Berühmte Besucherinnen und Besucher in der Stadthalle
Im Jahr 1929 waren der Schriftsteller Thomas Mann sowie der Schriftsteller und Dramatiker Gerhart Hauptmann anlässlich der Eröffnung der Schlossfestspiele in Heidelberg zu Besuch, auch in der Stadt. Zwischen 1950 und 1960 waren unter anderem der amerikanische Jazzmusiker Duke Ellington, die schwedische Schauspielerin und Sängerin Zarah Leander und der österreichische Sänger Udo Jürgens zu Gast.
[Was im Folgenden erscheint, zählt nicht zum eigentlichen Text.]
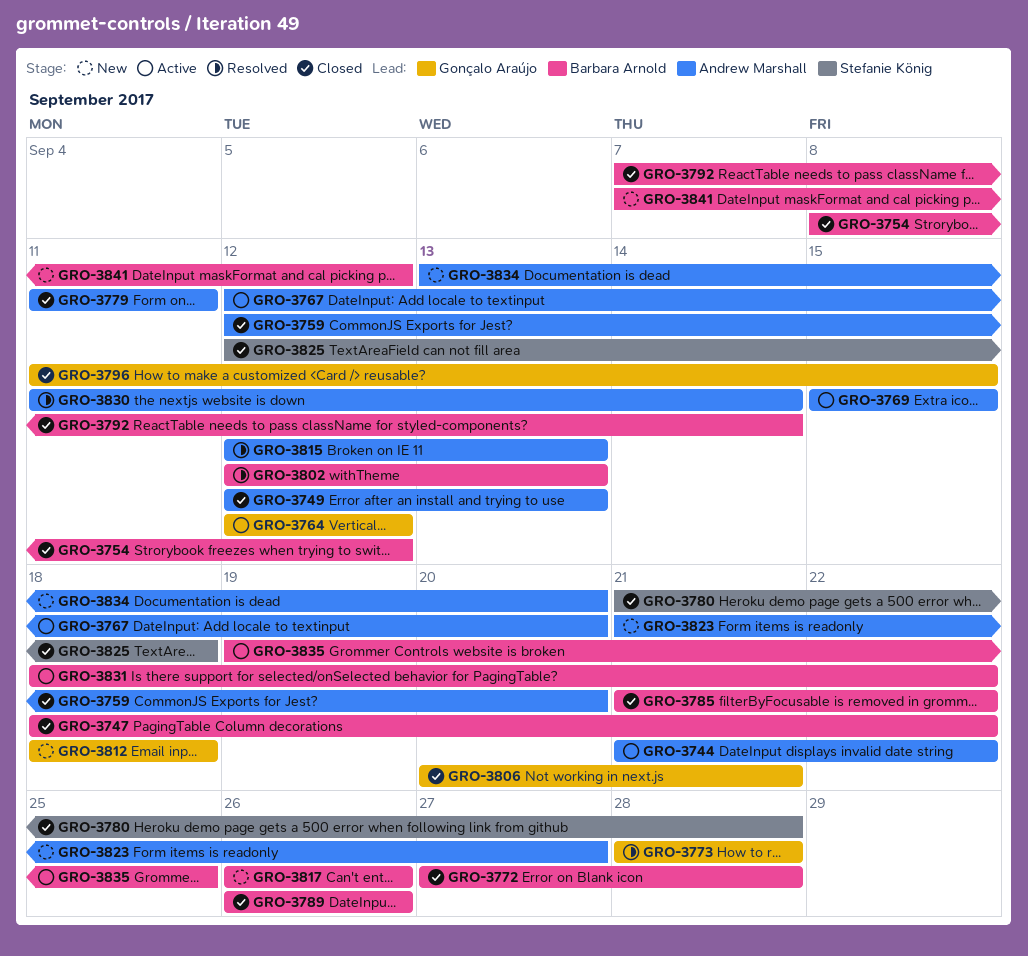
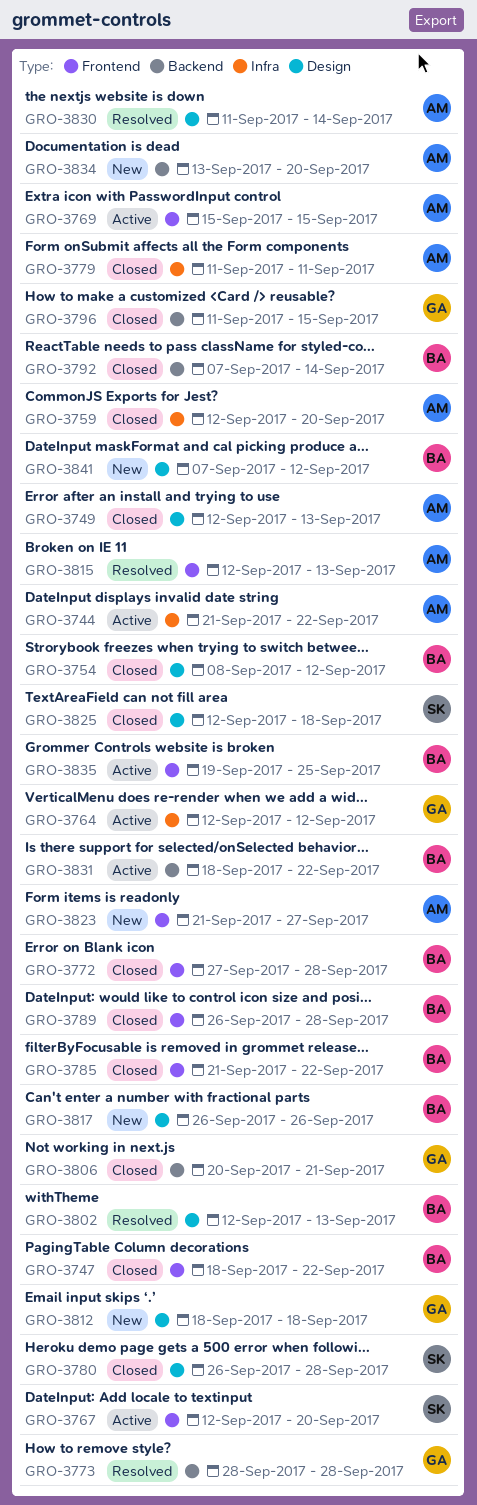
GRO-3767, owner: Andrew Marshall -> Stefanie König
GRO-3780, start: Sep 21 -> Sep 26
GRO-3789, due: Sep 26 -> Sep 28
Anlässlich 100 Jahre Deutscher Industrie- und Handelstag wurden 1961 Bundeskanzler Konrad Adenauer und sein Nachfolger Ludwig Erhard, zu diesem Zeitpunkt noch Wirtschaftsminister, in der Stadthalle begrüßt – zum Jubiläum ein Vierteljahrhundert später im Jahr 1986 kam Bundeskanzler Helmut Kohl.
Im gleichen Jahr besuchte auch Königin Silvia von Schweden, gebürtige Heidelbergerin, anlässlich der 600-Jahr-Feier der Universität Heidelberg die Stadthalle. Der Philosoph Hans-Georg Gadamer erhielt 2000 in der Stadthalle, zu seinem 100. Geburtstag, die Ehrenbürgerwürde der Stadt Heidelberg verliehen.